Hollywood: Despite the controversy surrounding Hollywood’s expansion of vertical proportions, three new projects will rise at least 22 stories (matching the Sunset Vine and House of Blues buildings): the under-construction Sunset Gordon project, Columbia Square’s tower planned for the old CBS Studios site, and a double-tower combo in the Hollywood Palladium parking lots. In addition, the Millennium Hollywood will feature residential towers of 39 and 35 stories each (reduced 25 percent from the original plans) near the Capitol Records building.
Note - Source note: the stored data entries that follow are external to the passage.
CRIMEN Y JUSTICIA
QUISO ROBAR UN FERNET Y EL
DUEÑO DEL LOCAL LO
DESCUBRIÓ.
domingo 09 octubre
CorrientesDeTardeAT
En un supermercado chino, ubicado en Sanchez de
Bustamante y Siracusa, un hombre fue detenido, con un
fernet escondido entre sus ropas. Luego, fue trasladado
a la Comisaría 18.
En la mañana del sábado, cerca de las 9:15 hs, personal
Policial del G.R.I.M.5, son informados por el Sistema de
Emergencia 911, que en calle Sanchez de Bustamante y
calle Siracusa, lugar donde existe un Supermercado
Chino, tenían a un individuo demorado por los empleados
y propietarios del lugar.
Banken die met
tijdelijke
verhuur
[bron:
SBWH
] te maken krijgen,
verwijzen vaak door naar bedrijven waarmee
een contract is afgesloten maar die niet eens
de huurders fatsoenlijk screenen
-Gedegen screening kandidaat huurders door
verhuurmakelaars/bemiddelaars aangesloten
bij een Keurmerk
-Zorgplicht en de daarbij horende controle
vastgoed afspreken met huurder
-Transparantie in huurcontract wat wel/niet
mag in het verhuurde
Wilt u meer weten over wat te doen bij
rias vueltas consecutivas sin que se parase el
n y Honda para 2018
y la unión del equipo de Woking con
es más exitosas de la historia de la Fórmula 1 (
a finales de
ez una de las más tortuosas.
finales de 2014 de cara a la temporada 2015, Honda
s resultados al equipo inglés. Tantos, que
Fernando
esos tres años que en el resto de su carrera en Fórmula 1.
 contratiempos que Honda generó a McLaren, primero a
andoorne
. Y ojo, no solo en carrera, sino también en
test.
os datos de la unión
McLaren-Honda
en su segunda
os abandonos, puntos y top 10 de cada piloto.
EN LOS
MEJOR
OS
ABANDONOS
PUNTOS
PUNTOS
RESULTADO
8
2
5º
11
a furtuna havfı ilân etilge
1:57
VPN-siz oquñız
Santa Monica: Amidst heated debate regarding the city’s Downtown Specific Plan, three hotels are still hoping to soar above the beachfront community. Included is the Fairmont Miramar, which wants to add a 21-story tower as part of a renovation. Across the street from Santa Monica Place, the Wyndham wants to add three towers, including one that reaches 15 stories. Lastly, the world-class hotel-condo and museum campus known as a the Ocean Avenue Project (above, on right)could exceed them all with an impressive complex featuring a public rooftop deck. The 22-story undulating white facade is being designed by none other than local resident/Starchitect Frank Gehry.